In January, prodded in part by outrage over a series of articles in the New York Review of Books, the Justice Department finally released an estimate of the prevalence of sexual abuse in penitentiaries. The reliance on filed complaints appeared to understate the problem. For 2008, for example, the government had previously tallied 935 confirmed instances of sexual abuse. After asking around, and performing some calculations, the Justice Department came up with a new number: 216,000. That’s 216,000 victims, not instances. These victims are often assaulted multiple times over the course of the year.

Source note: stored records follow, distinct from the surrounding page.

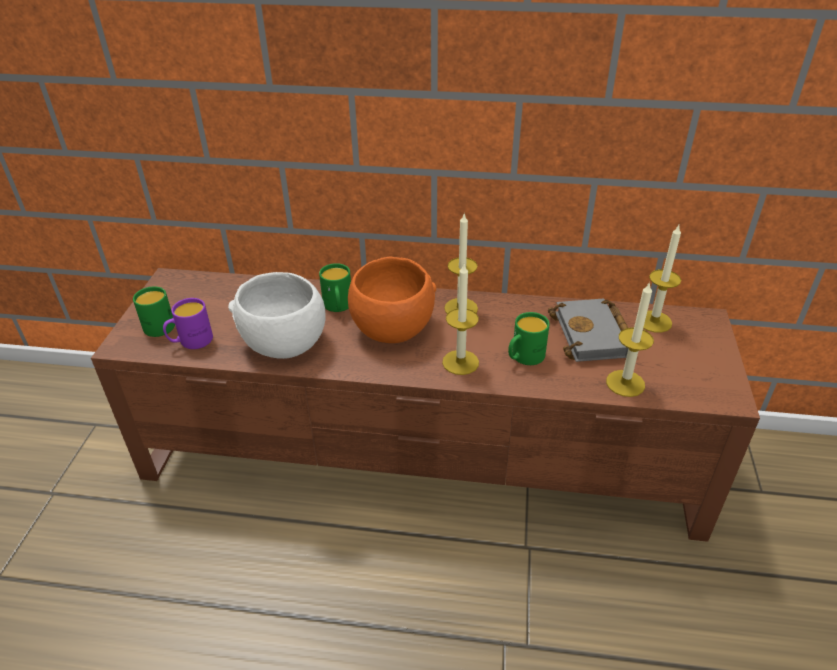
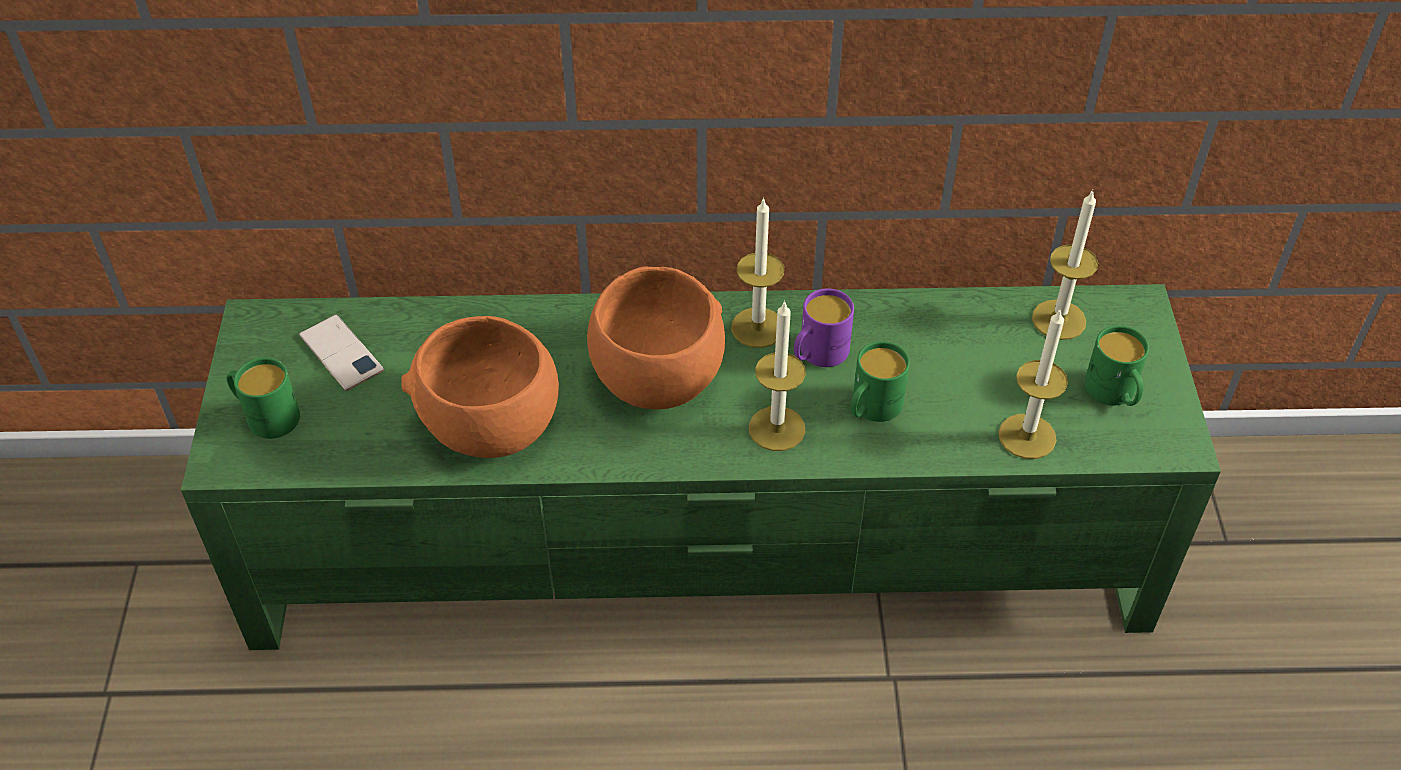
camera: 10 degrees left, 10 degrees up
(191, 342) = (337, 441): purple mug -> purple mug (818, 354)
(210, 298) = (341, 353): none -> phone
(283, 342) = (489, 425): white bowl -> orange bowl
(338, 307) = (559, 346): green mug -> green mug (1114, 394)
(423, 455) = (704, 548): brown tv stand -> green tv stand
(594, 336) = (971, 358): grey book -> none

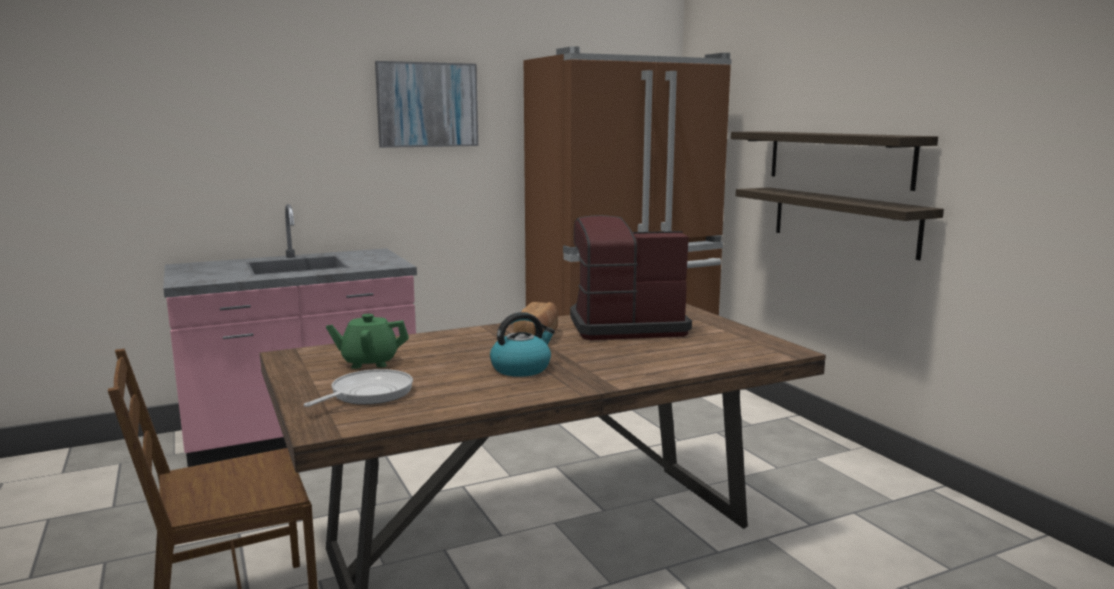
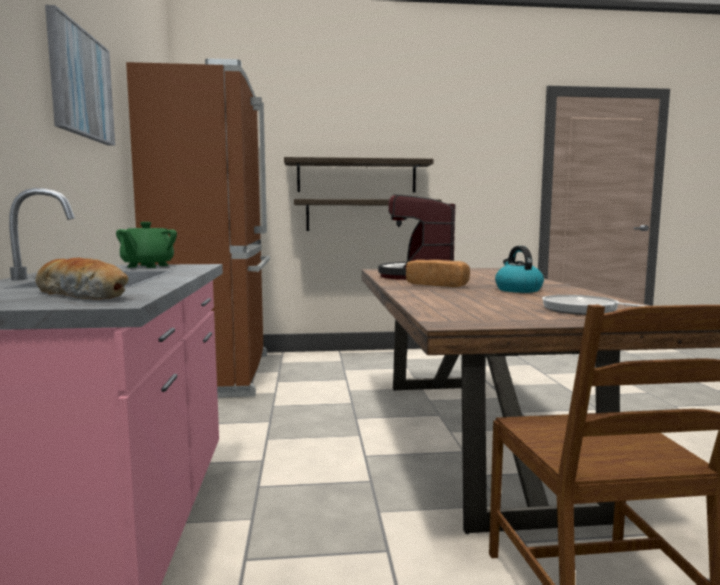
camera: 70 degrees left, 5 degrees down
(210, 276) = (84, 295): none -> bread
(369, 362) = (488, 308): green teapot -> green teapot (147, 266)

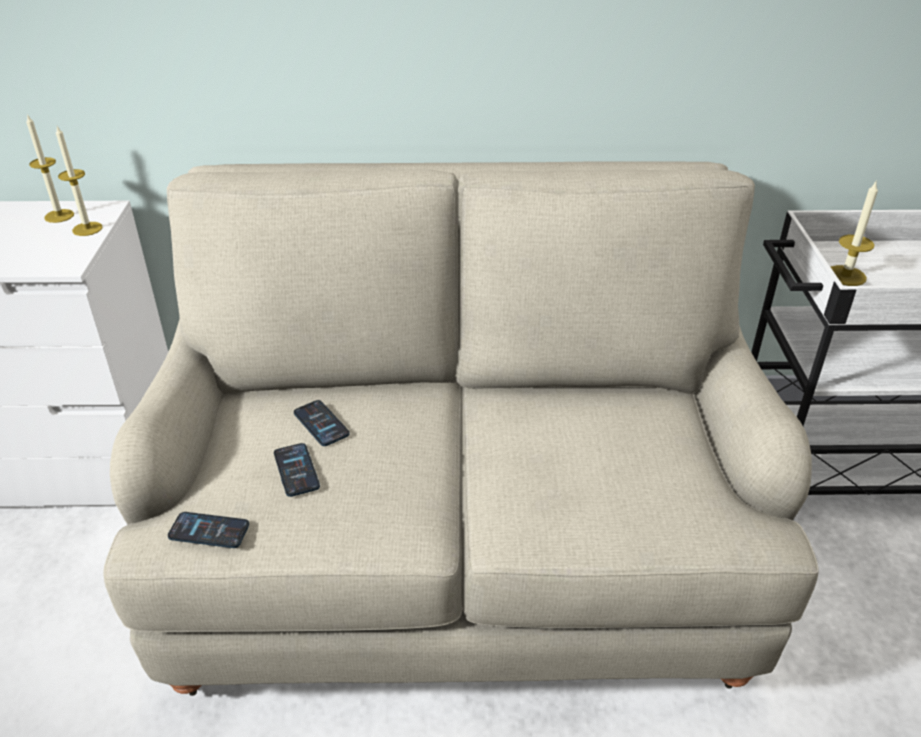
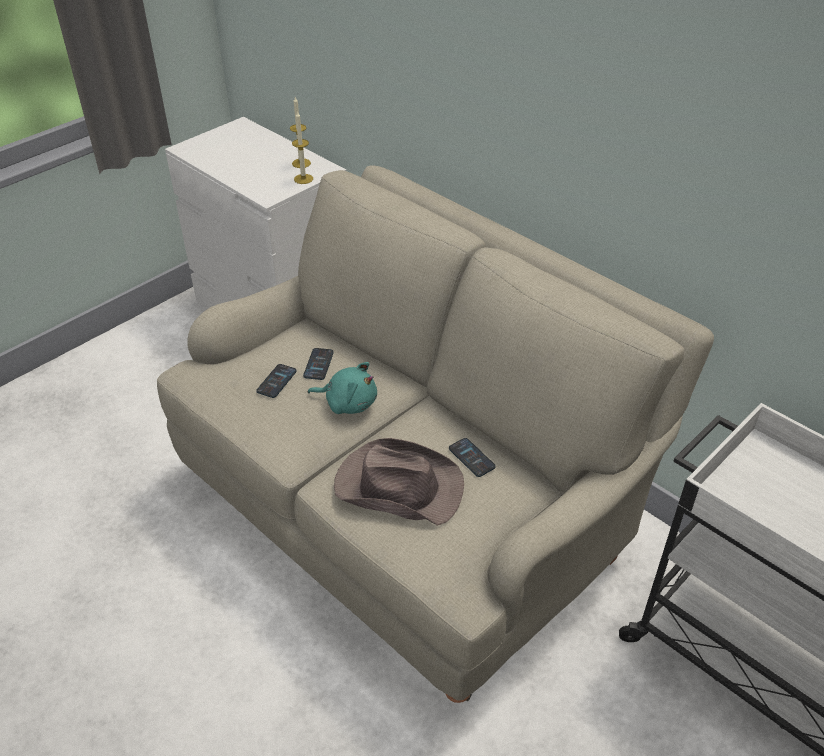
camera: 45 degrees right, 5 degrees up
(209, 531) = (208, 385): phone -> phone (471, 458)
(405, 441) = (348, 402): none -> turquoise plush toy
(571, 483) = (397, 486): none -> brown hat
(846, 275) = (753, 481): candle -> none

The Justice Department now seems to be saying that prison rape accounted for the majority of all rapes committed in the US in 2008, likely making the United States the first country in the history of the world to count more rapes for men than for women.

America’s prison system is a moral catastrophe. The eerie sense of security that prevails on the streets of lower Manhattan obscures, and depends upon, a system of state-sponsored suffering as vicious and widespread as any in human history. Dismantling the system of American gulags, and holding accountable those responsible for their operation, presents the most urgent humanitarian imperative of our time.

Progressives lament the growth of private prisons (prisons for profit). But it’s sadism, not avarice, that fuels the country’s prison crisis. Prisoners are not the victims of poor planning (as other progressive reformers have argued)—they are the victims of an ideological system that dehumanizes an entire class of human being and permits nearly infinite violence against it. As much as a physical space, prisons denote an ethical space, or, more precisely, a space where ordinary ethics are suspended. Bunk beds, in and of themselves, are not cruel and unusual. University dorms have bunk beds, too. What matters is what happens in those beds. In the dorm room, sex, typically consensual. In prisons, also sex, but often violent rape. The prisons are “overcrowded,” we are told (and, in fact, courts have ruled). “Overcrowding” is a euphemism for an authoritarian nightmare.

While the attempt to count the number of rapes in America’s prisons is new, the problem is not. Alas, it’s one quite unlikely to go away because the overwhelming majority of Americans are perfectly happy to shift the risk of violent crime off our streets and out of our neighborhoods and into walled communities where people regarded as little more than vicious animals are housed. That they face a good chance of being raped while there is variously seen as fodder for jokes, the wicked getting their just desserts, or collateral damage. It’s virtually inconceivable that political will to do something about the problem will coalesce any time soon.